Not all Jamaicans are pleased with the naming of the island’s third international airport.
One week after Prime Minister Bruce Golding spoke at a lavish ribbon-cutting ceremony to open the Ian Fleming International Airport in Boscobel, St. Mary, a signpost to the entrance was defaced with black oil-paint.
Maintenance workers were first to discover the protest painting when they arrived at the location which was named for British author Ian Fleming. It was reported that some of the residents of the parish were less than enthusiastic about the name selected for the island’s landmark airport.
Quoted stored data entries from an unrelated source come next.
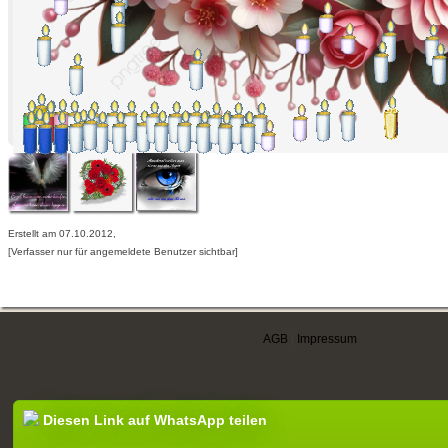
Erstellt am 07.10.2012,
[Verfasser nur für angemeldete Benutzer sichtbar]
AGB
|
Impressum
Diesen Link auf WhatsApp teilen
Some claimed the process to decide the name was flawed and did not include a diverse group of residents from the area.
“I am not in support of such action,” Mayor Richard Creary said. “I know persons are upset with the way the name (Ian Fleming) was chosen, but defacing the sign is not the answer. There are better ways of getting the message across.”
The mayor of Port Maria said the defacement was “an act of disrespect, not just to the Fleming family, but to the people of the community and parish.”
“Two wrongs don’t make a right — hence I do not support such action. Persons in St. Mary have a better way of expressing themselves,” Mayor Creary explained.
He added that while Fleming might not have played a direct role in the development of the area, his work had brought much attention due to his creation of the 007, James Bond character in his books and films. He said those contributions added to the prominence of the parish and should be appreciated.
Fleming reportedly lived in the Oracabessa region of St. Mary when he penned the British patriotic, spy series. Since that time an Ian Fleming Foundation has been established on the island with relatives lobbying for this project. Lucy Fleming, a niece of the famous author heads the foundation and was one of the principals to attend the ribbon-cutting ceremony at the new gateway.
Reportedly, some residents had proposed the names of reggae icon Bob Marley, Olympic, speed champion Usain Bolt and actor/comedian Oliver Samuels among others for the airstrip, which will accommodate private jets.
The blemished sign was to be taken down, refurbished and replaced to the same site.